▶ [Problem requirements]: Reproduce the listing below with every "chart" replaced by "graph" and everything else unchanged. Leave the pictures out.

▶ [Provided material]:

^^^^^^^^^^^^^^^^

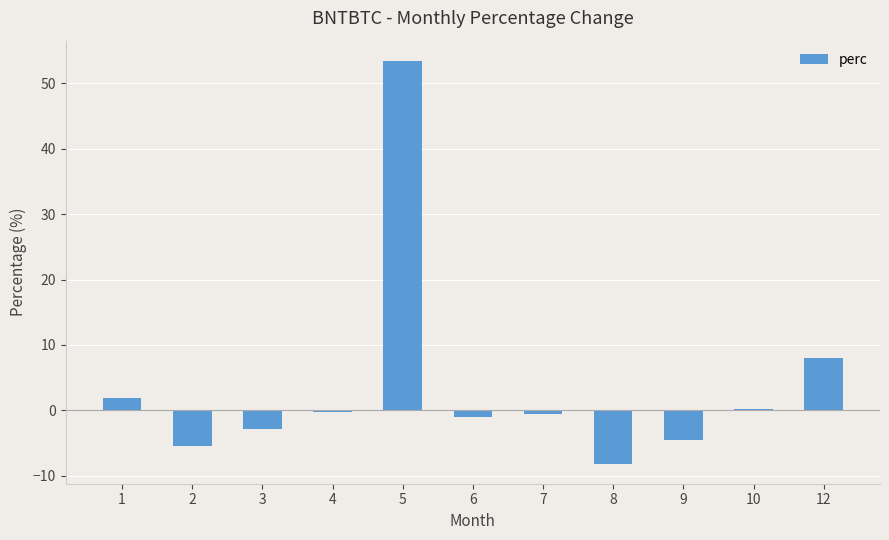

What is the approximate value at 4?

-0.3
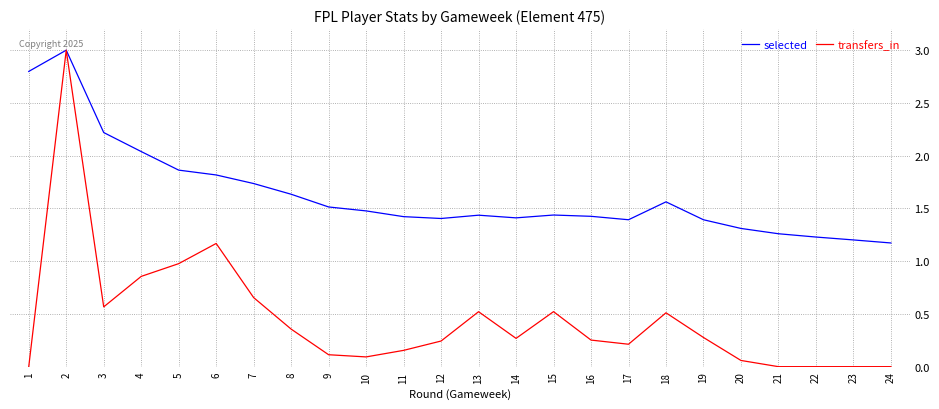

Is the value of transfers_in at 5 greater than the value of selected at 14?

No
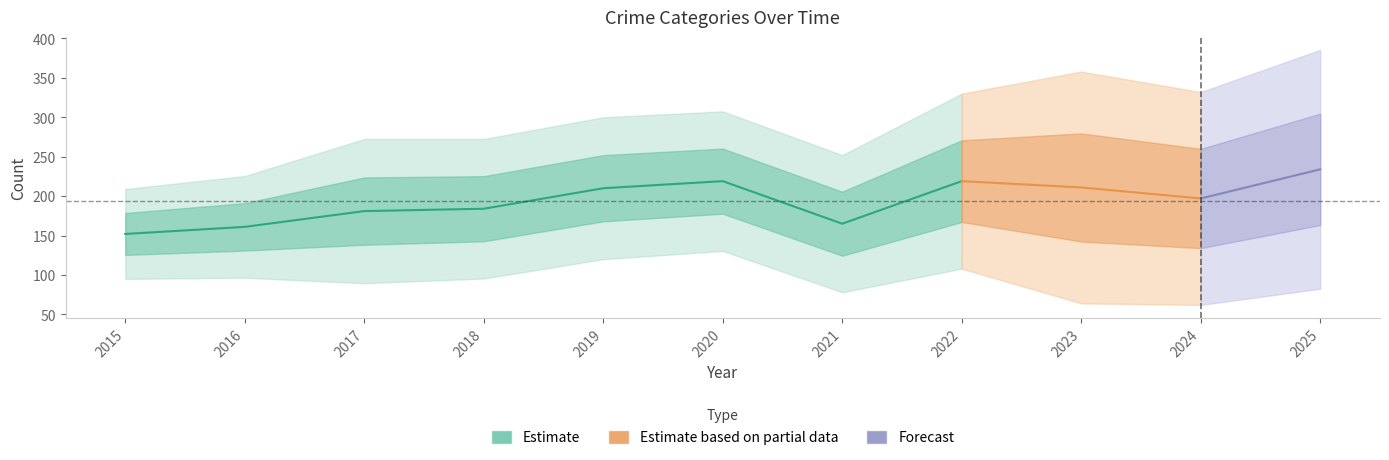

Reading left to right, what are all the values shown in this chart?

Aggravated Assault: 2015=11	2016=12	2017=19	2018=19	2019=24	2020=29	2021=29	2022=20	2023=42	2024=32	2025=42
Aggravated Battery: 2015=24	2016=29	2017=40	2018=39	2019=34	2020=30	2021=24	2022=46	2023=51	2024=49	2025=53
Criminal Sexual Assault: 2015=3	2016=2	2017=2	2018=1	2019=2	2020=0	2021=5	2022=8	2023=5	2024=9	2025=6
Robbery: 2015=114	2016=118	2017=120	2018=125	2019=150	2020=159	2021=107	2022=145	2023=111	2024=105	2025=132
Total: 2015=152	2016=161	2017=181	2018=184	2019=210	2020=219	2021=165	2022=219	2023=211	2024=197	2025=234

^^^^^^^^^^^^^^^^

▶ [Answer to this task]:
What is the approximate value at 4?

-0.3

Is the value of transfers_in at 5 greater than the value of selected at 14?

No

Reading left to right, what are all the values shown in this graph?

Aggravated Assault: 2015=11	2016=12	2017=19	2018=19	2019=24	2020=29	2021=29	2022=20	2023=42	2024=32	2025=42
Aggravated Battery: 2015=24	2016=29	2017=40	2018=39	2019=34	2020=30	2021=24	2022=46	2023=51	2024=49	2025=53
Criminal Sexual Assault: 2015=3	2016=2	2017=2	2018=1	2019=2	2020=0	2021=5	2022=8	2023=5	2024=9	2025=6
Robbery: 2015=114	2016=118	2017=120	2018=125	2019=150	2020=159	2021=107	2022=145	2023=111	2024=105	2025=132
Total: 2015=152	2016=161	2017=181	2018=184	2019=210	2020=219	2021=165	2022=219	2023=211	2024=197	2025=234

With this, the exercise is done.